── Document excerpt

Film & TV

Al Pacino's Five Best Miami Moments

© 1983 Universal Studios
UPDATE: An Evening With Pacino has been postponed to September 22.

On March 3, movie fans can spend the night with Scarface himself. At An Evening With Pacino, the Academy Award-winning actor Al Pacino will take the Fillmore stage, where he will reminisce about his past, share his acting techniques, and answer questions taken from the audience.

Pacino's visit won't be his first to the Magic City, of course. The star of The Godfather trilogy and Scent of a Woman has been touring in cities across America for some time, but there's a chance he'll bring something special for his Miami date. After all, with the exception of New York, no city has been as entwined in Pacino's gloriously emotive film career than the Big Orange.

In honor of his return, here are the five greatest Al Pacino scenes set in Miami, ranked on a scale of one to ten hoo-ah's.
1. Tony Montana's love advice in Scarface. Pacino's Cuban accent in Scarface comes and goes, but throughout the film, his charisma as Tony Montana never wavers. Nowhere does he command as much attention as at the Fontainebleau when he gives his not so little friend, Manny Ribera, advice on how to get the ladies in America. “In this country, you gotta make the money first. Then when you get the money, you get the power. Then when you get the power, then you get the women.” A clearer explanation of the Miami Beach ethos was never spoken. (Infinite hoo-ah's.)

────

# Using the information:
1. In the article on Al Pacino's best Miami moments, to what date has An Evening With Pacino been postponed?
2. Continue the article on Al Pacino's best Miami moments from its last sentence.

── Records

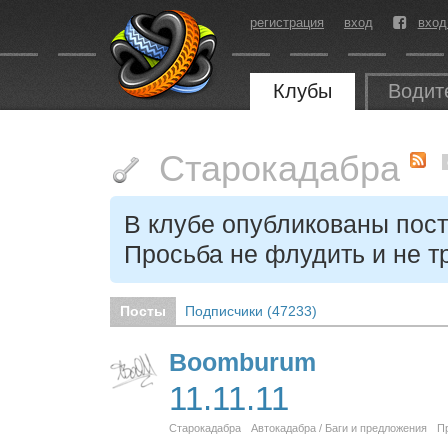
регистрация
вход
вход
Клубы
Водит
Старокадабра
В клубе опубликованы пост
Просьба не флудить и не т
Посты
Подписчики (
47233
)
Boomburum
11.11.11
Старокадабра
Автокадабра / Баги и предложения
П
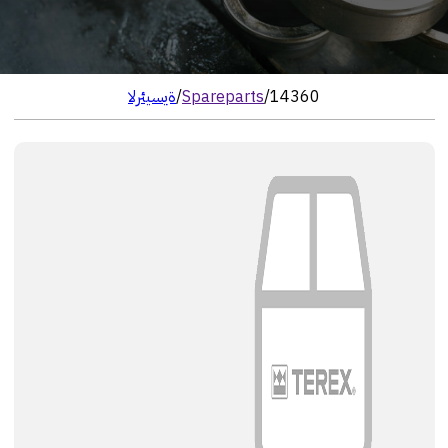
14360
/
Spareparts
/
الرئيسية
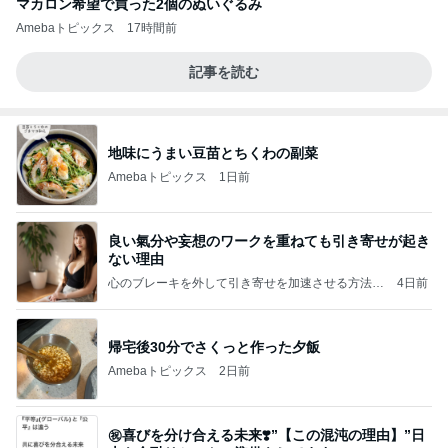
マカロン希望で買った2個のぬいぐるみ
Amebaトピックス
17時間前
記事を読む
地味にうまい豆苗とちくわの副菜
Amebaトピックス
1日前
良い氣分や妄想のワークを重ねても引き寄せが起き
ない理由
心のブレーキを外して引き寄せを加速させる方法：
4日前
引き寄せ研究所
帰宅後30分でさくっと作った夕飯
Amebaトピックス
2日前
㊗️喜びを分け合える未来❣️”【この混沌の理由】”⽇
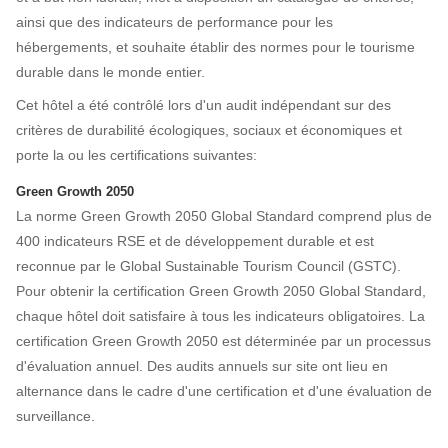
ainsi que des indicateurs de performance pour les
hébergements, et souhaite établir des normes pour le tourisme
durable dans le monde entier.
Cet hôtel a été contrôlé lors d'un audit indépendant sur des
critères de durabilité écologiques, sociaux et économiques et
porte la ou les certifications suivantes:
Green Growth 2050
La norme Green Growth 2050 Global Standard comprend plus de
400 indicateurs RSE et de développement durable et est
reconnue par le Global Sustainable Tourism Council (GSTC).
Pour obtenir la certification Green Growth 2050 Global Standard,
chaque hôtel doit satisfaire à tous les indicateurs obligatoires. La
certification Green Growth 2050 est déterminée par un processus
d'évaluation annuel. Des audits annuels sur site ont lieu en
alternance dans le cadre d'une certification et d'une évaluation de
surveillance.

────

# Responses in order:
1. September 22.

2.
2. The pregame speech in Any Given Sunday. In this scene, shot in the bowels of the old Orange Bowl, Al Pacino as football coach Tony D'Amato gives one of the best locker-room speeches this side of Pat Riley or Friday Night Lights. With the rest of the star-studded cast of the 1999 movie looking on, Pacino's forceful delivery inspires extreme loyalty. By the end, you're unsure whether football is a metaphor for life or life is a metaphor for football. If, at the close of the five-minute scene, you're not ready to run onto the football field with the rest of the Miami Sharks, you might want to have a doctor check that your heart is still beating. (Ten hoo-ah's.)
3. The chainsaw scene in Scarface. Though 1983's Scarface was set in Miami Beach, it was filmed mostly on Los Angeles sound stages. Some of the scenes, however, couldn't have been shot anywhere but here. Take, for example, the scene where Tony Montana goes to make a drug deal at a South Beach apartment. The meeting goes horribly awry and leads to Montana facing the running blades of a chainsaw. Screenwriter Oliver Stone said the scene was inspired by a news story he read in the Miami Herald. The scene recently made headlines again when news broke that the location, 728 Ocean Dr., would become a CVS. (Nine hoo-ah's.)
4. Michael Corleone's meeting with Hyman Roth in The Godfather Part II. After Pacino's Michael Corleone survives an assassination attempt in this 1974 Oscar Best Picture winner, he decides to head to Miami and sniff around the man he presumes to have ordered the hit, Hyman Roth. After taking the long way through Miami Beach, Pacino avoids the elephant turds on the front lawn and parks his car at Roth's low-key North Miami home. Perhaps because he was sharing a scene with his former acting teacher, Lee Strasberg, Pacino delivers none of the over-the-top crescendos we've come to love and expect from him. Instead, he gives a subtle, understated performance as he watches football and talks business with a man he knows wants him dead. (Seven hoo-ah's.)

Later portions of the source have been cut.